Keine konkreten Überlegungen
In Hilden und Haan müssen Besucher und Patienten ihre Handys auch weiterhin ausschalten. „Es gibt bislang keine konkreten Überlegungen, dieses Verbot aufzuheben“, sagt Cerstin Tschirner, Pressesprecherin des katholischen Kplus-Verbundes in Solingen, zu dem das Sankt-Josef- und das Sankt-Josefs-Krankenhaus gehören. Man habe intern zwar angesichts der neuen Aussagen aus der Forschung über das Thema diskutiert, sei aber zu der Entscheidung gekommen, die Nutzung eines Mobiltelefons in den Krankenhäusern auch künftig zu untersagen.

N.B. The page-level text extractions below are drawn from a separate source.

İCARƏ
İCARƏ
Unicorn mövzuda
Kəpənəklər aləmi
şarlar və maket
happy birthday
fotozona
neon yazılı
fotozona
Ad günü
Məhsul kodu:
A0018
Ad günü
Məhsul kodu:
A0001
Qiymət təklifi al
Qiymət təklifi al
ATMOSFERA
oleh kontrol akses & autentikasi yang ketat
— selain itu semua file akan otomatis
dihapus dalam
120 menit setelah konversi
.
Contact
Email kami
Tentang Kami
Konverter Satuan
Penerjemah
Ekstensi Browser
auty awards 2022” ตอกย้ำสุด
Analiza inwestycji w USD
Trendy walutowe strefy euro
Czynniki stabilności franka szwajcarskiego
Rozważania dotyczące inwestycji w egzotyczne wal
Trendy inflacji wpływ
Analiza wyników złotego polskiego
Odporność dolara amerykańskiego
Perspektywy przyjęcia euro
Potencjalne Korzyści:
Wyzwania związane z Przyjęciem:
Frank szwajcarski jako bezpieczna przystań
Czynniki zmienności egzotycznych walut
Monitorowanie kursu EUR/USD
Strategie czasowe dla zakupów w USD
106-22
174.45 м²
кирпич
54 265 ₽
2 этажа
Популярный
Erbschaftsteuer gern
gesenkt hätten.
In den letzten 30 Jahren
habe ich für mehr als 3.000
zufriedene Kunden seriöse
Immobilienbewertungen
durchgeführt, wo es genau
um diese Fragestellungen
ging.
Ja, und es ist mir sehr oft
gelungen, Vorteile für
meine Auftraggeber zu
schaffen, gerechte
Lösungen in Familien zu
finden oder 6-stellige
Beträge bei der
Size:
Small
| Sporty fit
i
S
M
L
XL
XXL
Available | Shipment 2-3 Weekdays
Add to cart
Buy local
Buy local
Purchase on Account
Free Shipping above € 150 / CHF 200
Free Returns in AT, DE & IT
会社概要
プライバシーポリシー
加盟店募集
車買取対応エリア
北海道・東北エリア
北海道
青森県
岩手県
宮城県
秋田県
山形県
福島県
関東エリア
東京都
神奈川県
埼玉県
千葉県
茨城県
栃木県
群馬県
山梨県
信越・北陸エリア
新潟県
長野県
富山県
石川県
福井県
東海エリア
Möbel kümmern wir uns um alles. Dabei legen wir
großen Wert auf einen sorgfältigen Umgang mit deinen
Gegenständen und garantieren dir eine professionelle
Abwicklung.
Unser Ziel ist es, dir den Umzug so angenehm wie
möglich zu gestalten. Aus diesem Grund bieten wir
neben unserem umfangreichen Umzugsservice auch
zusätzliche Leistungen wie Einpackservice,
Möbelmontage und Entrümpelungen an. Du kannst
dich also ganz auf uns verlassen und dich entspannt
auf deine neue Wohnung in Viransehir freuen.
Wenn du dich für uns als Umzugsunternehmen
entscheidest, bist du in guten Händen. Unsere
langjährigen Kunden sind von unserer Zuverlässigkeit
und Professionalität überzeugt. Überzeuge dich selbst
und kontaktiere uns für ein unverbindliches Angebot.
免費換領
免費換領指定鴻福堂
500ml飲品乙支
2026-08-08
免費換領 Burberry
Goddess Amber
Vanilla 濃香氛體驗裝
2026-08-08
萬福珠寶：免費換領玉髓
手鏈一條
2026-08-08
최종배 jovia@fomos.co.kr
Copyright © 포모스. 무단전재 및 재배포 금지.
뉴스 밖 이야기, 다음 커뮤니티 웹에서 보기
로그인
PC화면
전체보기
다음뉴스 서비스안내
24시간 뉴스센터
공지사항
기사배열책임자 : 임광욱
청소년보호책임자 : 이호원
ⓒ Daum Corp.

Den Forschungsergebnissen steht der Verband ohnehin skeptisch gegenüber. „Unsere Techniker bestätigen zwar, dass die neueren Modelle die Geräte nicht gefährden“, berichtet Tschirner. „Bei den älteren Modellen der ersten Handy-Generation ist das aber nicht so.“ Und man könne nicht jeden Krankenhausbesucher vor Betreten des Gebäudes nach dem jeweiligen Modell fragen.
Aus Sicht des Kplus-Verbundes sprechen aber noch andere Gründe gegen die Aufhebung des Handy-Verbotes. „Neben dem technischen Bereich geht es uns auch um den Bereich des Störens“, erklärt Tschirner. Soll heißen: Die Krankenhäusern wollen verhindern, dass sich ein Patient, der dringend Bettruhe braucht, mittels Mobiltelefon und womöglich auch noch Laptop sein kleines Büro am Krankenbett aufbaut. Ebenso störend wären beispielsweise auch die Pieptöne für die „Mitbewohner“, wenn der Zimmergenosse laufend SMS verschickt.
Keine rechtliche Handhabe
Rein rechtlich haben die Krankenhäuser keine Handhabe, wenn doch ein Patient oder Besucher sein Mobiltelefon nutzt. „Derjenige wird dann freundlich gebeten, das Telefon auszuschalten“, sagt Tschirner.